We were just going to do this book even if it was just for us. I think we'd done maybe 15 or 20 pages, then we met them at Comic-Con and they said, "Give us a look." We gave them some of what we had and then we went off to make a movie, which actually just came out, called "You're Next." They called us part way through that movie and said, "We want to do it, come back and meet us when you're back in L.A." They've been super sweet and supportive of the book which is cool because it's a female protagonist and there aren't necessarily all that many within comics. It was very cool of them to gravitate toward the book.

Archaia's got that reputation right now where they're doing all different kinds of stories in the graphic novel format that you might not see elsewhere.

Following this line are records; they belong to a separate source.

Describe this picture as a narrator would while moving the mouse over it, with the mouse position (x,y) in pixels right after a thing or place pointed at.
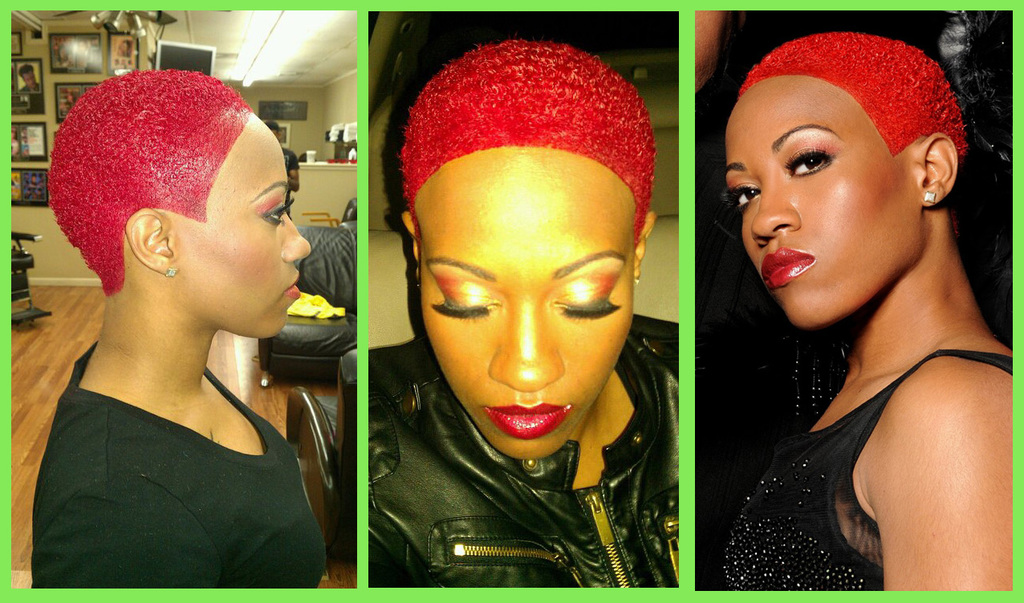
This is a collage image. In this image I can see the person (481,406) with the black color dress (398,498). In the background (59,119) I can see the couches (299,330), chair (31,309) and the frames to the wall (55,274). I can see the screen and the lights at the top (184,55).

Totally, and the book itself is going to be just super awesome. It's actually going to come out like an old book pulled from her grandfather's library. It'll be hardcover with marbling on the inside and a reading ribbon. It'll actually have a clasp like a diary so you'll have to open it to be able to open the book. They went full hog for sure with the idea which is great.

With the shift toward digital, it's cool to see them giving fans of the physical format a little something extra for their money and also attract more people at a bookstore.

It's meant to be this beautiful handcrafted little thing. So much art is done digitally, but Megan hand-penciled and hand-inked the book.

By the title, it sounds like this is the beginning of a series. Do you have more Aurora Grimeon stories in mind for future editions?

We do. Aurora's gotten to the island and hasn't even been there through Halloween yet, so there's definitely more that can happen. I fell in love with the character and we'd both love to keep going.

"An Aurora Grimeon Story: Will O' The Wisp" by Tom Hammock and Megan Hutchison debuts Jan. 22 from Archaia.